一番最初に台本を読まれたときに感じたことは?
関西弁なんだ…(笑い)。
加藤記者が関西弁で話されているのを忠実に再現していますので、すべてのセリフが関西弁。ここまでコテコテに関西弁で演じたのは実は僕自身初めてのことでしたので、そこは楽しみでもあったし、1つのハードルだったように思います。
また、報道されていく事件の裏側、報道の内部での葛藤・衝突といったものが、いかにも生々しくて、本当に人と人が汗を流し、口角泡を飛ばしながら、競い合いながら一つの記事を作り上げていく過程や、結果みたいなものをまさに目の当たりにできたんですね。そんな脚本だったものですから、読んでいて高揚しましたし、このドラマに今後どのようなドキュメンタリーが付け加えられて、この作品の全体像となっていくのか。僕もその全貌はまだ知りませんので(笑い)、それすらも楽しみである、そんな脚本でした。
事件を描きながら、人間ドラマ的な要素が魅力的だと思うのですが、
夜回りのシーンとか、毎日新聞の記者との競争などありますが、特に印象に残ったシーンはどこですか?
まさに今おっしゃたことに要約されてしまうのかな、と思います。
加藤さんをはじめ、記者の皆さんは事件と戦いながら、横並びでも戦っているんですよね。その本来の姿を、このドラマでは赤裸々に描いていますし、オブラートにも包んでいないんですね。我々演じる読売の記者たちが、とあるミステイクからいわゆる記者クラブのボックスを閉鎖されてしまったときの、他社の記者の冷やかな目。扉に釘を打ちつけなければならないシーンでの他社の反応などは、とてもリアルだと思うんですね。そこは甘っちょろい感傷などが介入する場ではなかった…。
それから、記事を「すっぱ抜かれた」ときの心情や反応。また、横並びで戦っているライバルは同時に戦友でもある。そういった、人間ドラマとして欠かしてはいけない大切な一面もこのドラマではご覧いただけると思いますし、人同士の「融和」がそこにかしこに息づいているドラマだと思います。
(実際の)加藤記者と、事前にどれくらい会われて、役作りにどれくらい活かされましたか?
また、事件記者を職業として選びたいと思われますか?
大阪で、実際に事件に使われた場所の1つである河川敷の倉庫でロケをした際に、本物の加藤さんにお会いしたのですが、実際にお会いできたのはその1回だけだったんですね。

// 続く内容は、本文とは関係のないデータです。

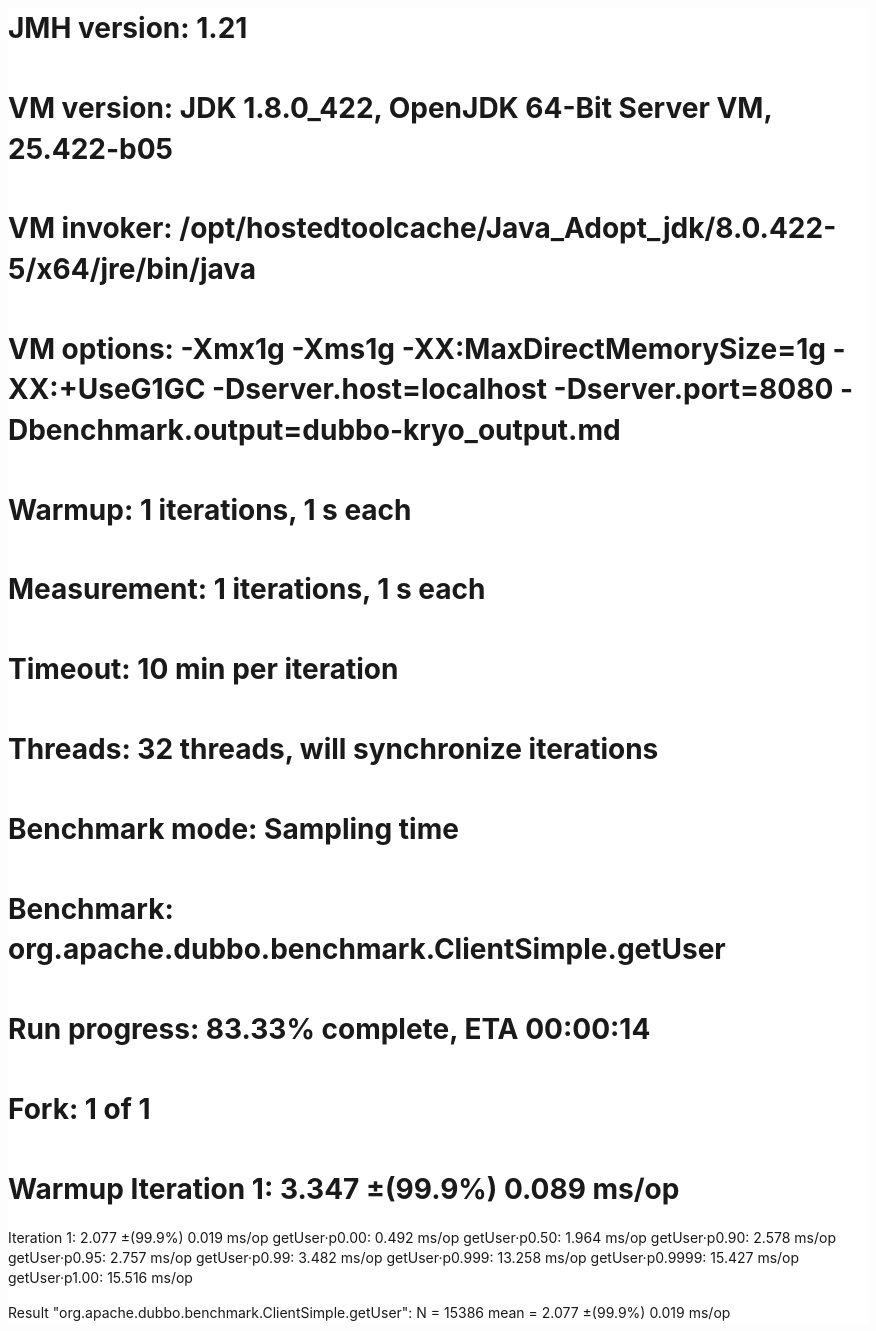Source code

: # JMH version: 1.21
# VM version: JDK 1.8.0_422, OpenJDK 64-Bit Server VM, 25.422-b05
# VM invoker: /opt/hostedtoolcache/Java_Adopt_jdk/8.0.422-5/x64/jre/bin/java
# VM options: -Xmx1g -Xms1g -XX:MaxDirectMemorySize=1g -XX:+UseG1GC -Dserver.host=localhost -Dserver.port=8080 -Dbenchmark.output=dubbo-kryo_output.md
# Warmup: 1 iterations, 1 s each
# Measurement: 1 iterations, 1 s each
# Timeout: 10 min per iteration
# Threads: 32 threads, will synchronize iterations
# Benchmark mode: Sampling time
# Benchmark: org.apache.dubbo.benchmark.ClientSimple.getUser

# Run progress: 83.33% complete, ETA 00:00:14
# Fork: 1 of 1
# Warmup Iteration   1: 3.347 ±(99.9%) 0.089 ms/op
Iteration   1: 2.077 ±(99.9%) 0.019 ms/op
                 getUser·p0.00:   0.492 ms/op
                 getUser·p0.50:   1.964 ms/op
                 getUser·p0.90:   2.578 ms/op
                 getUser·p0.95:   2.757 ms/op
                 getUser·p0.99:   3.482 ms/op
                 getUser·p0.999:  13.258 ms/op
                 getUser·p0.9999: 15.427 ms/op
                 getUser·p1.00:   15.516 ms/op



Result "org.apache.dubbo.benchmark.ClientSimple.getUser":
  N = 15386
  mean =      2.077 ±(99.9%) 0.019 ms/op
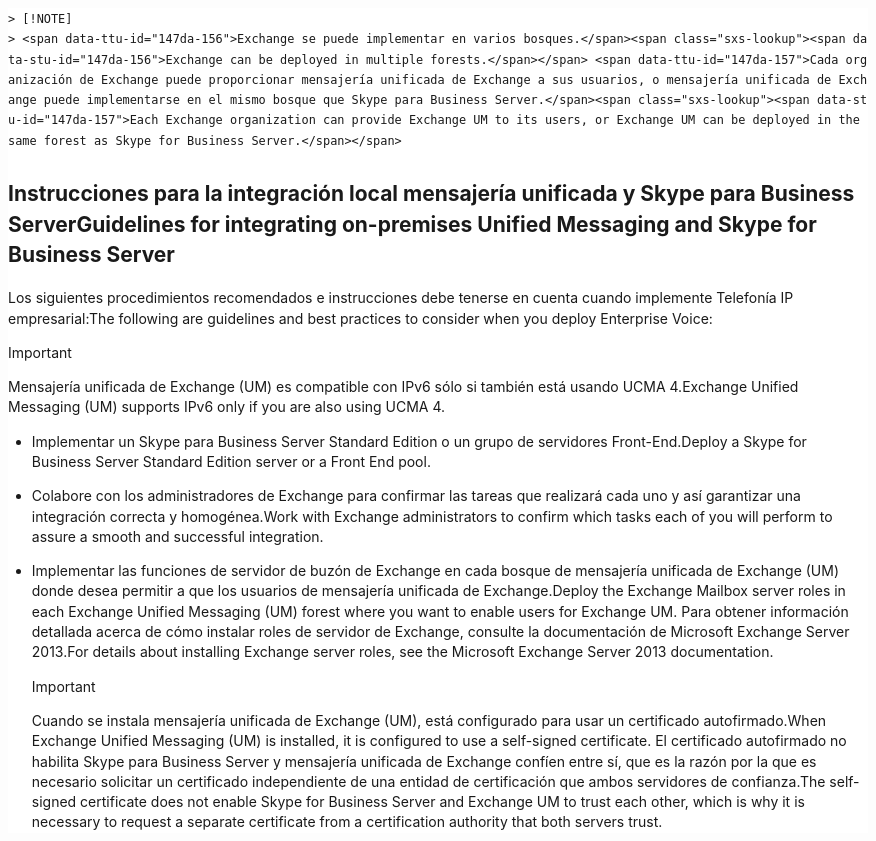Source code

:     > [!NOTE]
    > <span data-ttu-id="147da-156">Exchange se puede implementar en varios bosques.</span><span class="sxs-lookup"><span data-stu-id="147da-156">Exchange can be deployed in multiple forests.</span></span> <span data-ttu-id="147da-157">Cada organización de Exchange puede proporcionar mensajería unificada de Exchange a sus usuarios, o mensajería unificada de Exchange puede implementarse en el mismo bosque que Skype para Business Server.</span><span class="sxs-lookup"><span data-stu-id="147da-157">Each Exchange organization can provide Exchange UM to its users, or Exchange UM can be deployed in the same forest as Skype for Business Server.</span></span>

## <a name="guidelines-for-integrating-on-premises-unified-messaging-and-skype-for-business-server"></a><span data-ttu-id="147da-158">Instrucciones para la integración local mensajería unificada y Skype para Business Server</span><span class="sxs-lookup"><span data-stu-id="147da-158">Guidelines for integrating on-premises Unified Messaging and Skype for Business Server</span></span>

<span data-ttu-id="147da-159">Los siguientes procedimientos recomendados e instrucciones debe tenerse en cuenta cuando implemente Telefonía IP empresarial:</span><span class="sxs-lookup"><span data-stu-id="147da-159">The following are guidelines and best practices to consider when you deploy Enterprise Voice:</span></span>

> [!IMPORTANT]
> <span data-ttu-id="147da-160">Mensajería unificada de Exchange (UM) es compatible con IPv6 sólo si también está usando UCMA 4.</span><span class="sxs-lookup"><span data-stu-id="147da-160">Exchange Unified Messaging (UM) supports IPv6 only if you are also using UCMA 4.</span></span>

- <span data-ttu-id="147da-161">Implementar un Skype para Business Server Standard Edition o un grupo de servidores Front-End.</span><span class="sxs-lookup"><span data-stu-id="147da-161">Deploy a Skype for Business Server Standard Edition server or a Front End pool.</span></span>

- <span data-ttu-id="147da-162">Colabore con los administradores de Exchange para confirmar las tareas que realizará cada uno y así garantizar una integración correcta y homogénea.</span><span class="sxs-lookup"><span data-stu-id="147da-162">Work with Exchange administrators to confirm which tasks each of you will perform to assure a smooth and successful integration.</span></span>

- <span data-ttu-id="147da-163">Implementar las funciones de servidor de buzón de Exchange en cada bosque de mensajería unificada de Exchange (UM) donde desea permitir a que los usuarios de mensajería unificada de Exchange.</span><span class="sxs-lookup"><span data-stu-id="147da-163">Deploy the Exchange Mailbox server roles in each Exchange Unified Messaging (UM) forest where you want to enable users for Exchange UM.</span></span> <span data-ttu-id="147da-164">Para obtener información detallada acerca de cómo instalar roles de servidor de Exchange, consulte la documentación de Microsoft Exchange Server 2013.</span><span class="sxs-lookup"><span data-stu-id="147da-164">For details about installing Exchange server roles, see the Microsoft Exchange Server 2013 documentation.</span></span>

    > [!IMPORTANT]
    > <span data-ttu-id="147da-165">Cuando se instala mensajería unificada de Exchange (UM), está configurado para usar un certificado autofirmado.</span><span class="sxs-lookup"><span data-stu-id="147da-165">When Exchange Unified Messaging (UM) is installed, it is configured to use a self-signed certificate.</span></span> <span data-ttu-id="147da-166">El certificado autofirmado no habilita Skype para Business Server y mensajería unificada de Exchange confíen entre sí, que es la razón por la que es necesario solicitar un certificado independiente de una entidad de certificación que ambos servidores de confianza.</span><span class="sxs-lookup"><span data-stu-id="147da-166">The self-signed certificate does not enable Skype for Business Server and Exchange UM to trust each other, which is why it is necessary to request a separate certificate from a certification authority that both servers trust.</span></span>
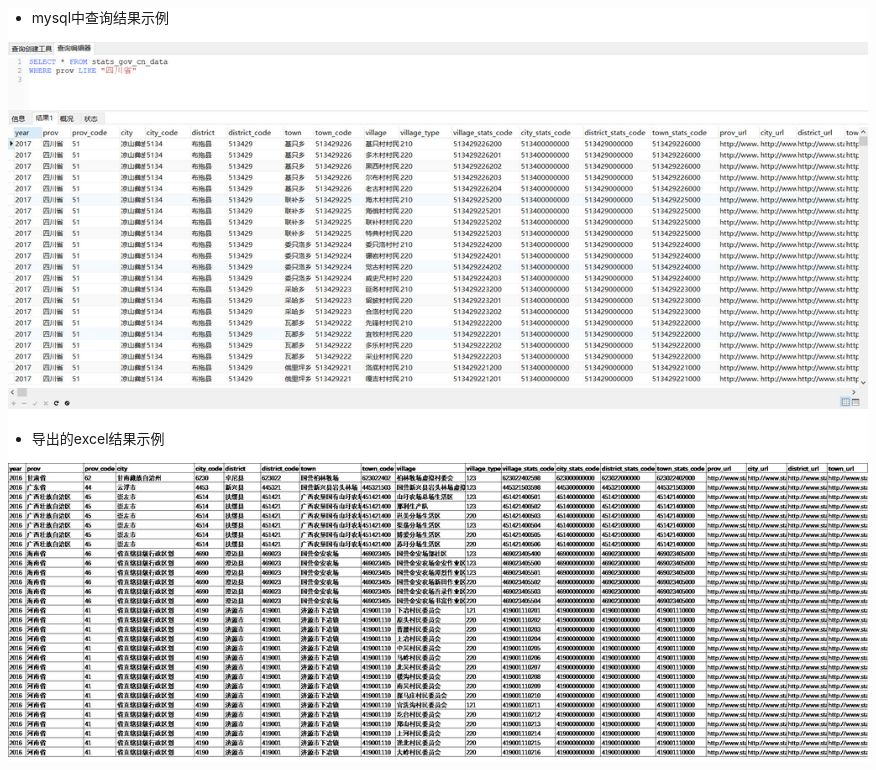 * mysql中查询结果示例


![](./screenshots/sql_result.jpg)


* 导出的excel结果示例


![](./screenshots/result_part.png)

加藤さんは、事件記者というお仕事の過酷さについて、決して多くを語る方ではなく、話に尾ひれをつけて話をする方でもないので、トツトツと自分のしてきたことを話して下さったのですが、そうしたお話の一端からでも十分その苛酷さを伺いしることができましたし、とんでもない(笑い)お仕事だと思いました。
特に参考にしたことと言えば、加藤さんは27年経ってもいまだにグリコ・森永事件を追い続けていらっしゃる。そこまでモチベーションを維持することは生半可ではないと思うんですね。実際にその生半可ではない部分、実際に加藤さんにお会いすることがなければ伺いしることができなかったであろう、事件に対する「熱」みたいなものは受け取れた気がするんです。
僕は演じたといってもせいぜい何週間かの間しかこの作品に向き合うことしかできない。であれば、とにかく加藤さんが27年間向き合ってこられた「熱量」を一部分だけでも表現できれば、と思いました。実際加藤さんとお会いして、その熱量は頂いたと思います。
あと加藤さんが記事を書く際に、鉛筆をくるくると回すという癖は、実際にお聞きして演技に取り入れさせていただきました。ディティールとしては…。
事件記者という職業はどうですか?
帰れないんですよ、おうちに(笑い)。
その一点だけでも頭が下がる思いですし、僕にはとても無理だ、と思いました。